_Action item_
Take from the records below each line that holds "Right".

_Dataset content_

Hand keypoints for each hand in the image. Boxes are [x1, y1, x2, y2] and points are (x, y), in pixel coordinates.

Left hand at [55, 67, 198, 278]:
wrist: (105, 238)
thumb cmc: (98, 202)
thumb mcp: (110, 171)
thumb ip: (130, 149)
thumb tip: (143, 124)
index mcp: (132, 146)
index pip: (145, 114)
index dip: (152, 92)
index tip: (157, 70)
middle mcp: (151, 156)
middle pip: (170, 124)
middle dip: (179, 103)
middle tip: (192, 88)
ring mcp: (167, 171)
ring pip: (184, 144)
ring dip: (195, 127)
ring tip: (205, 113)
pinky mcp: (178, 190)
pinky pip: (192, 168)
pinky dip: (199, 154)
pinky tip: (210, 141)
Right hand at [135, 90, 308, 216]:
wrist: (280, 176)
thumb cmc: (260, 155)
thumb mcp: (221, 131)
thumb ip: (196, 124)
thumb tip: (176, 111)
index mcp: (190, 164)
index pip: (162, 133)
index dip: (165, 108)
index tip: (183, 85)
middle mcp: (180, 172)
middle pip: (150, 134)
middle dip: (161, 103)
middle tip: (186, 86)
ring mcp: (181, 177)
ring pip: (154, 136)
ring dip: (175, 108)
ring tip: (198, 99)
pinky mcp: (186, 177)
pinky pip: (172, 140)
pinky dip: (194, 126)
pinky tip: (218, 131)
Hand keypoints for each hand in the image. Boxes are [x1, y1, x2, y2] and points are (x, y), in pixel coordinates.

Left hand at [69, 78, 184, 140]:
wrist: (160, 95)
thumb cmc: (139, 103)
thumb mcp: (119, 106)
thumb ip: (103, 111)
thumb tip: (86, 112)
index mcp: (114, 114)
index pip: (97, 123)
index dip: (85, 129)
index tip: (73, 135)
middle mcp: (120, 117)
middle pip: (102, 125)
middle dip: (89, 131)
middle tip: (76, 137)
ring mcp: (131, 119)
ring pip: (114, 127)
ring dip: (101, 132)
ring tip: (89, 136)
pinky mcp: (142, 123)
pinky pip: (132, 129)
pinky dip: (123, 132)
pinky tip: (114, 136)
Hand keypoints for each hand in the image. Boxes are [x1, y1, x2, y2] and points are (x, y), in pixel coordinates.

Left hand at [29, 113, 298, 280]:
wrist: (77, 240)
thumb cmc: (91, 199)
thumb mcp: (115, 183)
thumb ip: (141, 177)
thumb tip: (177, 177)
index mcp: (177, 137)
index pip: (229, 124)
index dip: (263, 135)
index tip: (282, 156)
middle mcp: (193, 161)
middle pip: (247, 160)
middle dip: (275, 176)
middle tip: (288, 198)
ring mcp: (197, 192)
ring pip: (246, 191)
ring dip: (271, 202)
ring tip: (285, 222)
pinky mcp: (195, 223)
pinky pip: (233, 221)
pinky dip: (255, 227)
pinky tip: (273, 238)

* * *

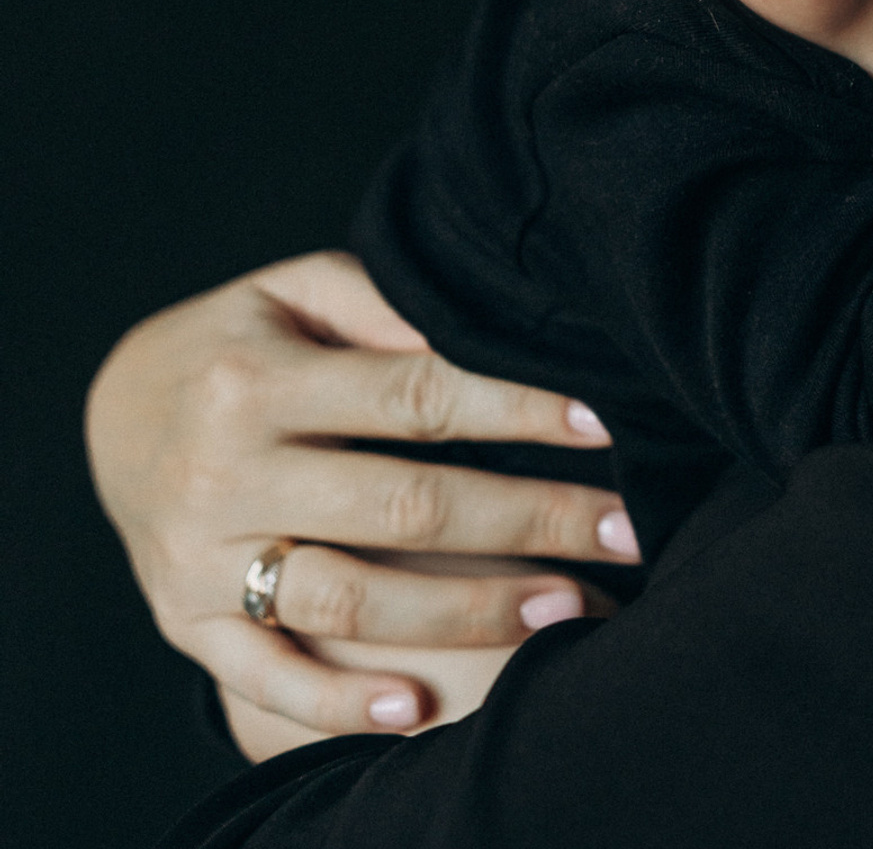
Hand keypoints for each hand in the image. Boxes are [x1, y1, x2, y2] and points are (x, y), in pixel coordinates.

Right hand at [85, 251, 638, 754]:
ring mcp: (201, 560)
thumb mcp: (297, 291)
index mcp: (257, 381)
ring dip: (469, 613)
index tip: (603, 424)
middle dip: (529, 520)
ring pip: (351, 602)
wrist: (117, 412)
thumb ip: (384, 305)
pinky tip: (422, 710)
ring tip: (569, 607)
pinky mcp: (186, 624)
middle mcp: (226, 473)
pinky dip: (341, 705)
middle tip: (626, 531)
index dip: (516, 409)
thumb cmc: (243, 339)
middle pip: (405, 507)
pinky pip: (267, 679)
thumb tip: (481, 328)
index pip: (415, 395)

---

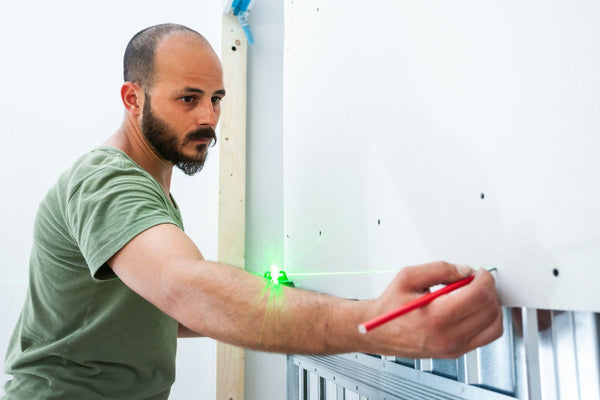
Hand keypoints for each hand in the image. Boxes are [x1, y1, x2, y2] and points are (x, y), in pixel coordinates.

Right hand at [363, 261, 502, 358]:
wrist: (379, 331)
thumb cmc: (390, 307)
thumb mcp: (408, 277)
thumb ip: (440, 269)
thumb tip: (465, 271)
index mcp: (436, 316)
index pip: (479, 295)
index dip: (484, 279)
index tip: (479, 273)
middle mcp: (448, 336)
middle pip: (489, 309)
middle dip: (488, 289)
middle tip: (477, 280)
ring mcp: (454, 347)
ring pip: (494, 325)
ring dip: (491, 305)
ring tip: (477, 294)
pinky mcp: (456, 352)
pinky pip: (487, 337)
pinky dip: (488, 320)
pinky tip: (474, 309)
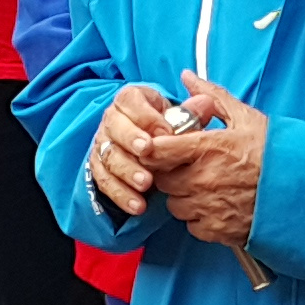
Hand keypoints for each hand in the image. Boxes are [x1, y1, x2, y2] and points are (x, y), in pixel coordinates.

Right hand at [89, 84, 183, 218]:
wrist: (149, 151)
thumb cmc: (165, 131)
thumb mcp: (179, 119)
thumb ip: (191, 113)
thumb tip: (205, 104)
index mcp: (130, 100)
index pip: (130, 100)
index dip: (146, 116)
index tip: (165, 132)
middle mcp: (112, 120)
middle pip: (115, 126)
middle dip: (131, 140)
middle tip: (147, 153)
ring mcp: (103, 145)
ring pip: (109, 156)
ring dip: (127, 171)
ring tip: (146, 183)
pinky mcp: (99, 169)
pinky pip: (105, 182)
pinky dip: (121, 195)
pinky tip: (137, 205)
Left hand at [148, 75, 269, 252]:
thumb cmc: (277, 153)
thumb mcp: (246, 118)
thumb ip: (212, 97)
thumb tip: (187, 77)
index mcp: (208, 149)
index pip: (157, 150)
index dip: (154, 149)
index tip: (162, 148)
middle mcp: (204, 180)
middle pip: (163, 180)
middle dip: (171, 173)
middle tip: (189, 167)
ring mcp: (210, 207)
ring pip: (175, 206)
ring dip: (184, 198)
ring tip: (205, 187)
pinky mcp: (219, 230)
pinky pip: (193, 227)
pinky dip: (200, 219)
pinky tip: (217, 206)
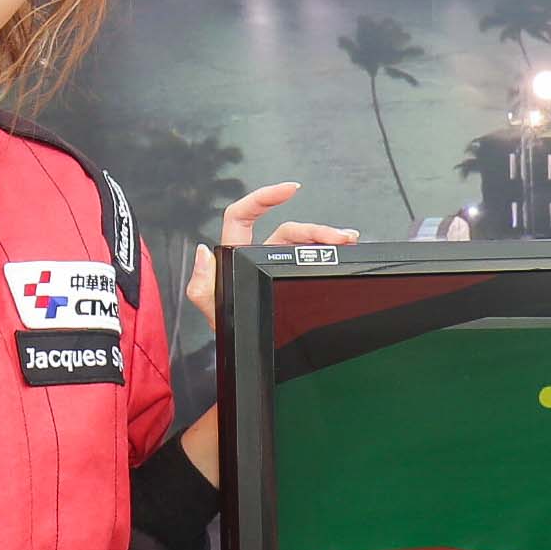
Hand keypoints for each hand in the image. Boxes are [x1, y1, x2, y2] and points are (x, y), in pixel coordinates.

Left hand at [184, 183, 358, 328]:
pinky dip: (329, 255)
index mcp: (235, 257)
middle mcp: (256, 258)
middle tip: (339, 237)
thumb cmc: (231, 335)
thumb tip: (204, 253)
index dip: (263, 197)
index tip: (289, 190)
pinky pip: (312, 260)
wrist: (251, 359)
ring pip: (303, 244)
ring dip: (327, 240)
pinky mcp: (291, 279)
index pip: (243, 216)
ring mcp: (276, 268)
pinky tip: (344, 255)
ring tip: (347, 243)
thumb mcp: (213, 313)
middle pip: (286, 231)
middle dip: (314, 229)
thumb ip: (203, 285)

_Exercise response_
Right hand at [135, 90, 308, 216]:
Right hand at [85, 251, 638, 754]:
Right hand at [363, 261, 502, 358]:
Right hand at [89, 84, 183, 218]:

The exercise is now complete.